DIRECTIVE
Copy out the lines of text in the material below, keeping every character as it appears, but omit the pictures.

+===+

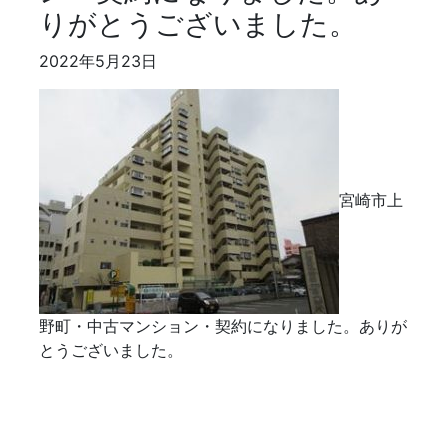
りがとうございました。
2022年5月23日
宮崎市上
野町・中古マンション・契約になりました。ありが
とうございました。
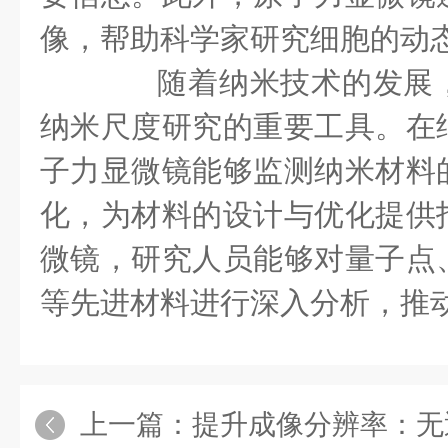
像，帮助科学家研究细胞的动
随着纳米技术的发展，
纳米尺度研究的重要工具。在
子力显微镜能够监测纳米材料
化，为材料的设计与优化提供
微镜，研究人员能够对量子点
等先进材料进行深入分析，推
上一篇：
提升成像分辨率：无透镜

+===+

WRITTEN SOLUTION
りがとうございました。
2022年5月23日
宮崎市上
野町・中古マンション・契約になりました。ありが
とうございました。
像，帮助科学家研究细胞的动
随着纳米技术的发展，
纳米尺度研究的重要工具。在
子力显微镜能够监测纳米材料
化，为材料的设计与优化提供
微镜，研究人员能够对量子点
等先进材料进行深入分析，推
上一篇：
提升成像分辨率：无透镜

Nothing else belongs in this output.